### Passage shown
I Was Lost!
This time last year, I thought I was heartbroken.
I wasn’t, I was lost and I was finding myself.
I was coming out of the fog of more than 3 years of oppression and vehement co-dependence.
My heart wasn’t broken, it just hadn’t been together for a very, very long time.
But I remember myself laying in my bed thinking that I was falling apart when I was coming together.
It was one of the most miserable days I had ever experienced.
I was too exhausted to cry.
When I finally got to crawl into bed after midnight had passed I punished myself by reading old text messages and convincing myself that something I thought was special was falling apart.
It wasn’t at all Special.
It never was, so it couldn’t have fallen apart.
For reasons I don’t quite grasp, humanity is obsessed with the passing of time.
Every week, every month and every year, we crawl towards the end and express how surprised we are that it’s almost over already.
Are these endings constant reminders of our mortality? Or Are we simply mortified that we have let yet another week, month or year pass without accomplishing anything noteworthy?
In our shame and embarrassment, we verbally declare that we honestly can’t believe another consistent passing of time, trying to convince those around us that we absolutely would have accomplished something great, if only that pesky time hadn’t flashed past us before we could even notice.
In truth, we have accomplished a lot.
Each day that we open our eyes for a set amount of time and then close them again at the conclusion of that day is an accomplishment.
I‘m astounded at what I have accomplished in the last 12 months.
I have led projects, planned events, made friends and connected with people.
I have made a difference.

### Written task A
Answer these from the essay about being lost:
(i) How long was the period of oppression and co-dependence the writer was coming out of?
(ii) At what point in the night did the writer finally crawl into bed on that miserable day?
(iii) What does the writer list as things done in the last 12 months?
The essay and the diagram source records have nothing to do with each other.

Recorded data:
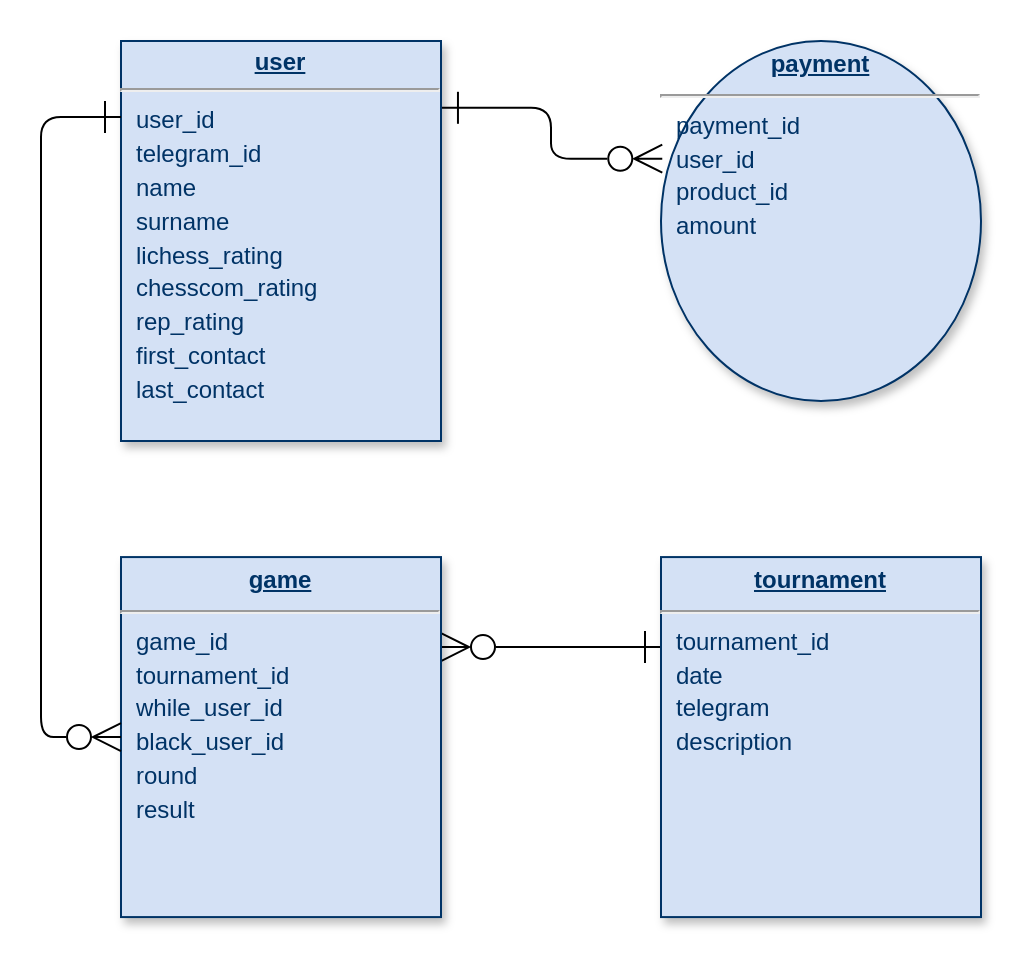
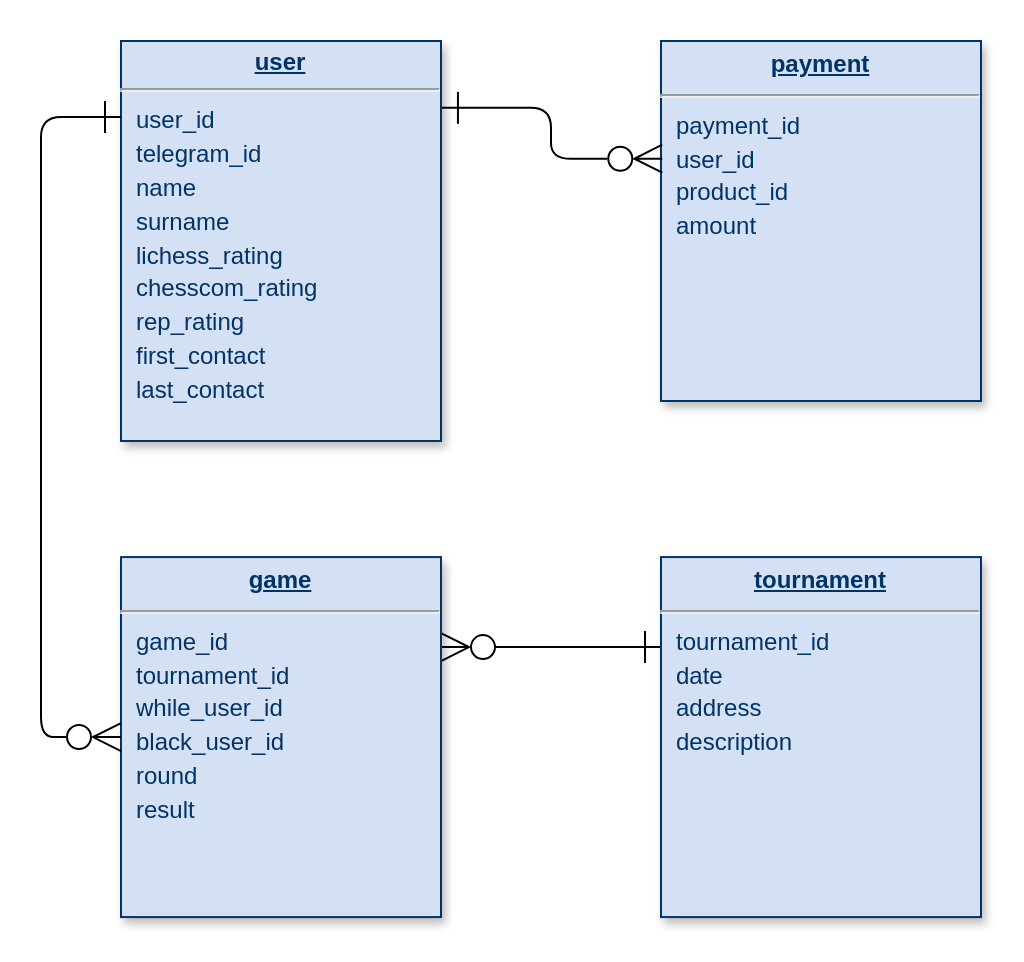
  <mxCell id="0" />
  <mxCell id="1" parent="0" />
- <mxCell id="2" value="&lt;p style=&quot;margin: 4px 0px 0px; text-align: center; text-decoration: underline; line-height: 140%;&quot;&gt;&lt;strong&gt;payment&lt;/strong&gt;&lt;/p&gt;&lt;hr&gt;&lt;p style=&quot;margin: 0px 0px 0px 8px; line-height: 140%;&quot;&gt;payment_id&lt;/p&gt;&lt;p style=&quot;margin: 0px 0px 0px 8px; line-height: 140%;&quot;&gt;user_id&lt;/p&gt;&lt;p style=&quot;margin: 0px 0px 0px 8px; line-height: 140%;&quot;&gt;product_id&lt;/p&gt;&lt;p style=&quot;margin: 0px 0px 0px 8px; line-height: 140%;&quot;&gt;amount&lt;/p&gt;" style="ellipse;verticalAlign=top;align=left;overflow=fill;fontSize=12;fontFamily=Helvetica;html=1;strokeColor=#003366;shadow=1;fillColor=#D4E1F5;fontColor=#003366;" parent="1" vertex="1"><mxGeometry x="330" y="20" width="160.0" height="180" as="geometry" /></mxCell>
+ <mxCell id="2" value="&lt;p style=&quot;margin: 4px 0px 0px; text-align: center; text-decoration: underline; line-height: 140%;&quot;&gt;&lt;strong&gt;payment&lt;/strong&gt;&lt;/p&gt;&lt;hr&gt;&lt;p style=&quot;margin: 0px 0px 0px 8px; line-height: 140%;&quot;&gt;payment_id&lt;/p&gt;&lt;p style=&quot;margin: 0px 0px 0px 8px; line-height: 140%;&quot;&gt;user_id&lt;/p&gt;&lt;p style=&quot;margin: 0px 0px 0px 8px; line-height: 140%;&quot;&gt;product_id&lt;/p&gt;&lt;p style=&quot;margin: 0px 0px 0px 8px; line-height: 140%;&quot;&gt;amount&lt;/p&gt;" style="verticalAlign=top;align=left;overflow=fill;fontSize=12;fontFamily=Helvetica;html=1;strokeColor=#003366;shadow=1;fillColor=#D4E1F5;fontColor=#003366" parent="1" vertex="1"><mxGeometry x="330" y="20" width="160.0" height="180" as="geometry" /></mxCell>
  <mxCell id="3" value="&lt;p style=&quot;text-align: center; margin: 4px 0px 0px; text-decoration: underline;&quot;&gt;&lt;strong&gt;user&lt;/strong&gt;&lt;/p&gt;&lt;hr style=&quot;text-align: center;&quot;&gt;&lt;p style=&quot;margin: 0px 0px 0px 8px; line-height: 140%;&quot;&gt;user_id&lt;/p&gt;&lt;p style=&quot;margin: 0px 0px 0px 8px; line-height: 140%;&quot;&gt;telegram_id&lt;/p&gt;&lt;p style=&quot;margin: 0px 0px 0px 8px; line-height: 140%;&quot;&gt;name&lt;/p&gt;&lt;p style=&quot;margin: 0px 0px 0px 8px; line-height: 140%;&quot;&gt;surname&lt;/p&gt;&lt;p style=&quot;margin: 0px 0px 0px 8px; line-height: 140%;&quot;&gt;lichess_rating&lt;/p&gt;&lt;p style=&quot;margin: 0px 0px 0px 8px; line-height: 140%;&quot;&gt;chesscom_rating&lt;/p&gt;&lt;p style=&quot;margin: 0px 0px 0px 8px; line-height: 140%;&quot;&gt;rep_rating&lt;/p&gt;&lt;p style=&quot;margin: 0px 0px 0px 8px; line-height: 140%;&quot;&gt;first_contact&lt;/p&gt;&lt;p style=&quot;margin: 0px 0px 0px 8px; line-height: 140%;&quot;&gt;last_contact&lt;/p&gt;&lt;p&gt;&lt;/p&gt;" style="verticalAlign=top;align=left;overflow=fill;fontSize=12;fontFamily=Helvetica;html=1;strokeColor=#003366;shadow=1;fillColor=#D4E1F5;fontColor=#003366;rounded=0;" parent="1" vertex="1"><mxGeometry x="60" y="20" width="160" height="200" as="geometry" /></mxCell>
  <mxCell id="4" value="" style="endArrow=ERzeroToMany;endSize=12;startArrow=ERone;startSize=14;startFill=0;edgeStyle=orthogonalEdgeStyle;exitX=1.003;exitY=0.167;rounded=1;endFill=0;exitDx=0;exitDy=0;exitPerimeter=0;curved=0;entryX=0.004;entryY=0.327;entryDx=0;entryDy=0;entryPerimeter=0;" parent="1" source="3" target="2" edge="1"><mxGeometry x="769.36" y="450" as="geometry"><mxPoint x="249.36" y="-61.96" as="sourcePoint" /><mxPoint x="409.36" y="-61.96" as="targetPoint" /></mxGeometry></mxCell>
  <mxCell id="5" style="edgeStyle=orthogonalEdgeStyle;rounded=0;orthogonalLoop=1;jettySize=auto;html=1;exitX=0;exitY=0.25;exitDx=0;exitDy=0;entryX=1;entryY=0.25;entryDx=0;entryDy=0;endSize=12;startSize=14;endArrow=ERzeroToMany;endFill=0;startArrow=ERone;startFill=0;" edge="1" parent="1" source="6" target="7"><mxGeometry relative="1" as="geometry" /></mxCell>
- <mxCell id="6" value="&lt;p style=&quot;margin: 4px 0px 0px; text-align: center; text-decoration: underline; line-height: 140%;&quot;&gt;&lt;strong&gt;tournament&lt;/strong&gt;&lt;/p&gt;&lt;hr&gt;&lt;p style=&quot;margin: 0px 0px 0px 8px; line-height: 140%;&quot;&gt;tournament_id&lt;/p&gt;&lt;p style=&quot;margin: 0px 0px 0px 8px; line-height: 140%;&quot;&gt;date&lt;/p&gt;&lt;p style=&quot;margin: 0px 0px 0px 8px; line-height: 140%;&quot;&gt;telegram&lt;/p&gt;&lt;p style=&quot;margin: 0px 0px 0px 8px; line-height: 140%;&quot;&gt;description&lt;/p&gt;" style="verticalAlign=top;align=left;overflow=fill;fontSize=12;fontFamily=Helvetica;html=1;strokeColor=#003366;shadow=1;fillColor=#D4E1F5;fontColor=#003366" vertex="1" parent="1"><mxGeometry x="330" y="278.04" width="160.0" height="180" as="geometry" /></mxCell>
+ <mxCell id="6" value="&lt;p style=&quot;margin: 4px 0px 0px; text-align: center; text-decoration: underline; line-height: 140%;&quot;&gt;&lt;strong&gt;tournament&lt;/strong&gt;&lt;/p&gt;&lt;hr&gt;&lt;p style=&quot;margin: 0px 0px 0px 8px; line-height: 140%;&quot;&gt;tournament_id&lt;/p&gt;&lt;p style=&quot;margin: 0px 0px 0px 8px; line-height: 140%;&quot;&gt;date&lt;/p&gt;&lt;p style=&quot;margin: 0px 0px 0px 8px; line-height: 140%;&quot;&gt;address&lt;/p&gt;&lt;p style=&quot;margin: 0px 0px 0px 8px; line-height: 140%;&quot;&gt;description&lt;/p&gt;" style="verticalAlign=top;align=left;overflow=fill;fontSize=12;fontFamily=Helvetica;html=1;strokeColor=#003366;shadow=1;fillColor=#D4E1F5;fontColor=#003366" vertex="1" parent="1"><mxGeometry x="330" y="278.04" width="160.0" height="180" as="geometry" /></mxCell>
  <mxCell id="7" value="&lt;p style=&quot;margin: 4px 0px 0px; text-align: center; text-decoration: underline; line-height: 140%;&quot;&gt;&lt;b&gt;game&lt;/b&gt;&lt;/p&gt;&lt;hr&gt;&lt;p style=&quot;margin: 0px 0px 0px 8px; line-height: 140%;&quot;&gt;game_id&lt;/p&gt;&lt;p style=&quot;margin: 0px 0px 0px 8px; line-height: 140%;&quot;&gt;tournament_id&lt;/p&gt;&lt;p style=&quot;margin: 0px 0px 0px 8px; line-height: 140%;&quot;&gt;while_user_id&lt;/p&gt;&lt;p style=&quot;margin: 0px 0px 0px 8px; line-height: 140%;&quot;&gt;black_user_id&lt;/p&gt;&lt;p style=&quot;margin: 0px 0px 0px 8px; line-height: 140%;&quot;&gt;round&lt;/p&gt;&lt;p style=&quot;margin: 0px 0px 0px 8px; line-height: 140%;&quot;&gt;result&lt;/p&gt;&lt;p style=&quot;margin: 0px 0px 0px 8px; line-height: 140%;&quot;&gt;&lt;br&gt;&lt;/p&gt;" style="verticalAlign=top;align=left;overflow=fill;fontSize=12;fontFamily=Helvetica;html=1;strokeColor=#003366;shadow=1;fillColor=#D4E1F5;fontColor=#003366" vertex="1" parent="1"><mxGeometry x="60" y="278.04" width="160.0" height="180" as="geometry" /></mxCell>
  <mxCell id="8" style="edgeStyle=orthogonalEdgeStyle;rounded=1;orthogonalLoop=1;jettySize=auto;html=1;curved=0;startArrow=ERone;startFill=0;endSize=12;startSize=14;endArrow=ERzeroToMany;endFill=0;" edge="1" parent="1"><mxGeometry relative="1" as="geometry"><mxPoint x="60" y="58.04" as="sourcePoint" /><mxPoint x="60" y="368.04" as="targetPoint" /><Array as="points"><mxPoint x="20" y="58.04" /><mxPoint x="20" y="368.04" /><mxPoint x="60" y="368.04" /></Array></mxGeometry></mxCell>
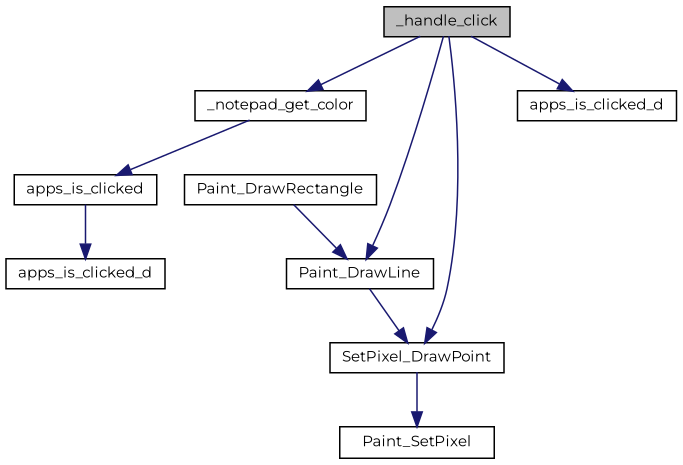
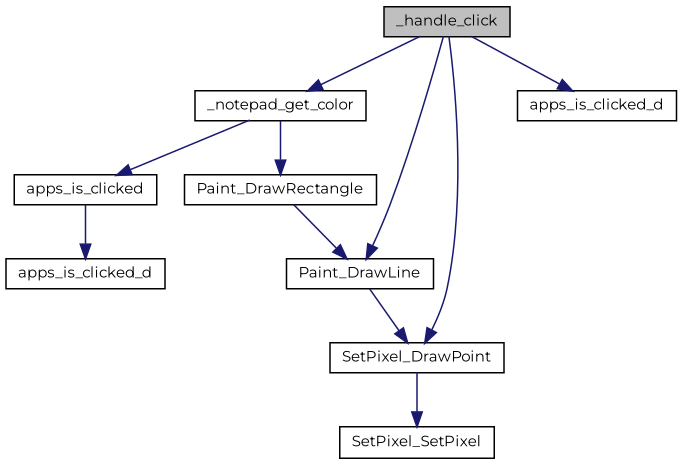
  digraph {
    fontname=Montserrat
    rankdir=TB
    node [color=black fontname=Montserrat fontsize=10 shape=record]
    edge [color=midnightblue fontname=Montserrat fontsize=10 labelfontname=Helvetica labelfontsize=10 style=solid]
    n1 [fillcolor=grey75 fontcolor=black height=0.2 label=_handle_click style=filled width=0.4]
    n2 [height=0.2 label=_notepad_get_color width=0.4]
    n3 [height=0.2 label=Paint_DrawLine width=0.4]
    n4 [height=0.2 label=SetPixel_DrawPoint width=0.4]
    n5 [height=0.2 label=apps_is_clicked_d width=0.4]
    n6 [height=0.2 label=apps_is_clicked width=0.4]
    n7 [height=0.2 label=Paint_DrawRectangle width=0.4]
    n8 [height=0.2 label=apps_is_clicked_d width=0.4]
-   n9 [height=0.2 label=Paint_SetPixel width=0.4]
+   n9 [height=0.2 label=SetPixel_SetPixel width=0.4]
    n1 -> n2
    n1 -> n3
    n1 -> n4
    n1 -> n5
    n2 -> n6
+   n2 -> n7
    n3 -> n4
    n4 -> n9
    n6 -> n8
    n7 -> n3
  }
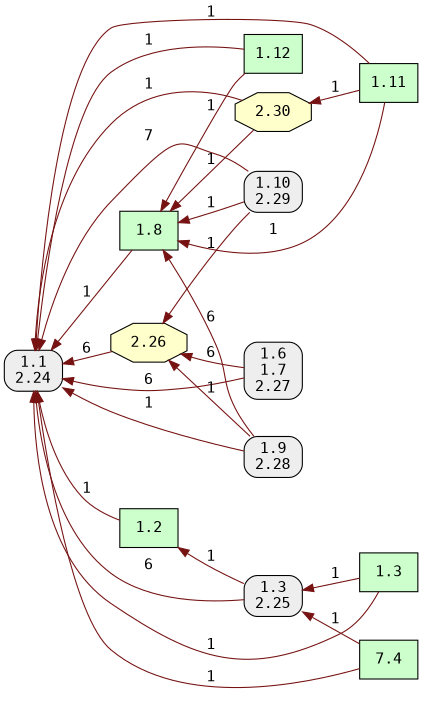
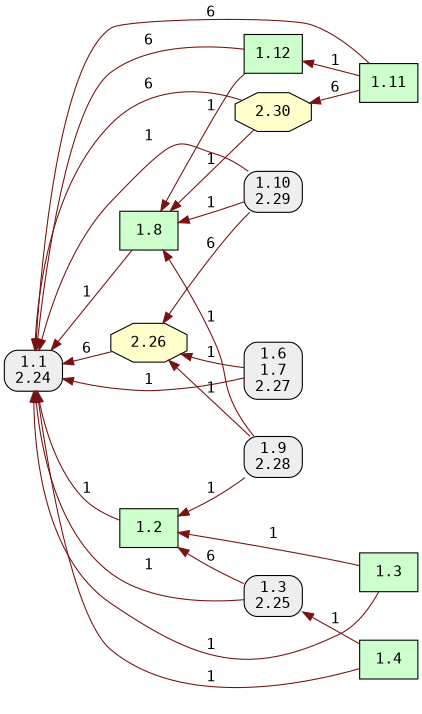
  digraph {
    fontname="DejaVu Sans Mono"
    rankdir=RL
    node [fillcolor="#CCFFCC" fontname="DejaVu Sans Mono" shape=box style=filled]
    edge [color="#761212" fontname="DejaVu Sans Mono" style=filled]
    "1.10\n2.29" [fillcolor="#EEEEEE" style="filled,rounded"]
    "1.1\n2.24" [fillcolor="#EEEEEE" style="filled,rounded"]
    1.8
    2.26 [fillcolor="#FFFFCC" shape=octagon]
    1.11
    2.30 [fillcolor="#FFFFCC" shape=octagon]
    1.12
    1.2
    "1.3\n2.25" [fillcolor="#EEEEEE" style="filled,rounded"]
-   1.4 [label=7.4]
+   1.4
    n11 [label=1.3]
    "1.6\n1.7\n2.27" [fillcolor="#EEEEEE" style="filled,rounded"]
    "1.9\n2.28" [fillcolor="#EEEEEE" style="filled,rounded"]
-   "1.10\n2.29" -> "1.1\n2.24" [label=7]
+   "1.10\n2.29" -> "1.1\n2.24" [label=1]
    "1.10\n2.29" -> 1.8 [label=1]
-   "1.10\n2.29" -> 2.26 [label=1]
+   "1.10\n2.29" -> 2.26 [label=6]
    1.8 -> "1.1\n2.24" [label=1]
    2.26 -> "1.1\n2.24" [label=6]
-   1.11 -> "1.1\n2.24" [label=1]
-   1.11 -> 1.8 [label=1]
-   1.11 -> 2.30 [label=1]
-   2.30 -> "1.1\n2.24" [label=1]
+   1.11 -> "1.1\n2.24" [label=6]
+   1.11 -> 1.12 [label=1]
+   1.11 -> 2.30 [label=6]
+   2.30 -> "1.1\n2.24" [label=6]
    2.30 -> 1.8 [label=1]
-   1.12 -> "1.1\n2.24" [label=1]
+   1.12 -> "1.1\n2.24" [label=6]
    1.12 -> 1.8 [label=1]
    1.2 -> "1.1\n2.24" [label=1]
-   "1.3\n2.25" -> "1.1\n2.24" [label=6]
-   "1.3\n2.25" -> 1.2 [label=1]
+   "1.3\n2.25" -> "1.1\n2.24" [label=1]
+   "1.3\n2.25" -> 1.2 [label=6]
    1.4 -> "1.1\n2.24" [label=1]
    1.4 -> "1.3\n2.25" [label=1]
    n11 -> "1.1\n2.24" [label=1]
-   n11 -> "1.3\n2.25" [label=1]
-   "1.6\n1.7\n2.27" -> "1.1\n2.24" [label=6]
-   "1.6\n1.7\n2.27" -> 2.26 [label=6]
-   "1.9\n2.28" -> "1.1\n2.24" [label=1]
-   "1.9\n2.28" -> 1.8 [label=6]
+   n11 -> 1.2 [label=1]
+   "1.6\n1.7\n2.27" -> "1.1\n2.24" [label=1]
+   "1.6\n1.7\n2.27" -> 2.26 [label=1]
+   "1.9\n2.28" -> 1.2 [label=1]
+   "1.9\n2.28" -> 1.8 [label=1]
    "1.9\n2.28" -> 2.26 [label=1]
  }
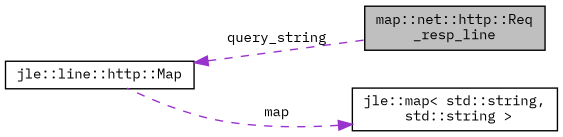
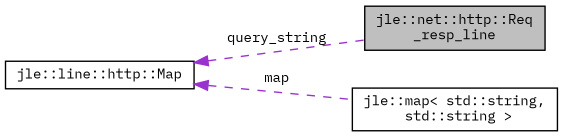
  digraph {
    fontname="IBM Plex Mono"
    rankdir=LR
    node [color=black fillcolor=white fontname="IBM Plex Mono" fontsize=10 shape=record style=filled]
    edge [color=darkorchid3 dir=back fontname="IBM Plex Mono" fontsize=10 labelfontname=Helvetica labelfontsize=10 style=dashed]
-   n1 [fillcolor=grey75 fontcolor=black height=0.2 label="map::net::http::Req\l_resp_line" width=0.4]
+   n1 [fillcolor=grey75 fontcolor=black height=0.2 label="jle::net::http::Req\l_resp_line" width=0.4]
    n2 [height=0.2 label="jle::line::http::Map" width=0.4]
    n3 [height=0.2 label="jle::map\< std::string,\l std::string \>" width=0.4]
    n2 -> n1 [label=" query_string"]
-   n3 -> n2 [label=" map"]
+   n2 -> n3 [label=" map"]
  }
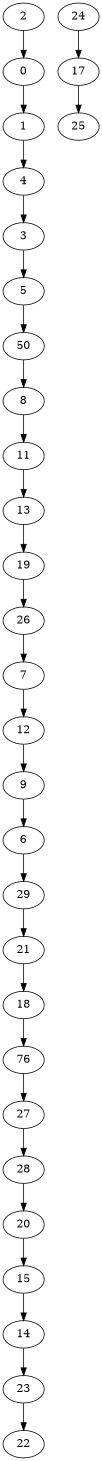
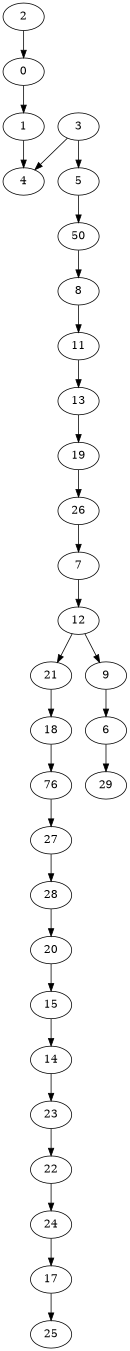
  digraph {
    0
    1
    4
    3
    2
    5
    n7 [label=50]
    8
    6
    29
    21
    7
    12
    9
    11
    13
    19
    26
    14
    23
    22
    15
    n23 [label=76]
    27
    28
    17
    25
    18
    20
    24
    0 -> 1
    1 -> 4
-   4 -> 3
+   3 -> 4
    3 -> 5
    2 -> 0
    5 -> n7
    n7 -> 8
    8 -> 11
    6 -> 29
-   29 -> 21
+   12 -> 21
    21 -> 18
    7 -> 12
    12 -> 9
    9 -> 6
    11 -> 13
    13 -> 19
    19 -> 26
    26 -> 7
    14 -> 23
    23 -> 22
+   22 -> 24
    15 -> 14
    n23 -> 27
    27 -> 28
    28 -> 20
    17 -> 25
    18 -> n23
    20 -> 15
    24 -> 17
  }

### Written task B
Return every line of the records that contains the string "exitDx".

### Complete answer A
(i) More than 3 years.
(ii) After midnight had passed.
(iii) Leading projects, planning events, making friends and connecting with people.

### Complete answer B
  <mxCell id="4" value="" style="endArrow=ERzeroToMany;endSize=12;startArrow=ERone;startSize=14;startFill=0;edgeStyle=orthogonalEdgeStyle;exitX=1.003;exitY=0.167;rounded=1;endFill=0;exitDx=0;exitDy=0;exitPerimeter=0;curved=0;entryX=0.004;entryY=0.327;entryDx=0;entryDy=0;entryPerimeter=0;" parent="1" source="3" target="2" edge="1"><mxGeometry x="769.36" y="450" as="geometry"><mxPoint x="249.36" y="-61.96" as="sourcePoint" /><mxPoint x="409.36" y="-61.96" as="targetPoint" /></mxGeometry></mxCell>
  <mxCell id="5" style="edgeStyle=orthogonalEdgeStyle;rounded=0;orthogonalLoop=1;jettySize=auto;html=1;exitX=0;exitY=0.25;exitDx=0;exitDy=0;entryX=1;entryY=0.25;entryDx=0;entryDy=0;endSize=12;startSize=14;endArrow=ERzeroToMany;endFill=0;startArrow=ERone;startFill=0;" edge="1" parent="1" source="6" target="7"><mxGeometry relative="1" as="geometry" /></mxCell>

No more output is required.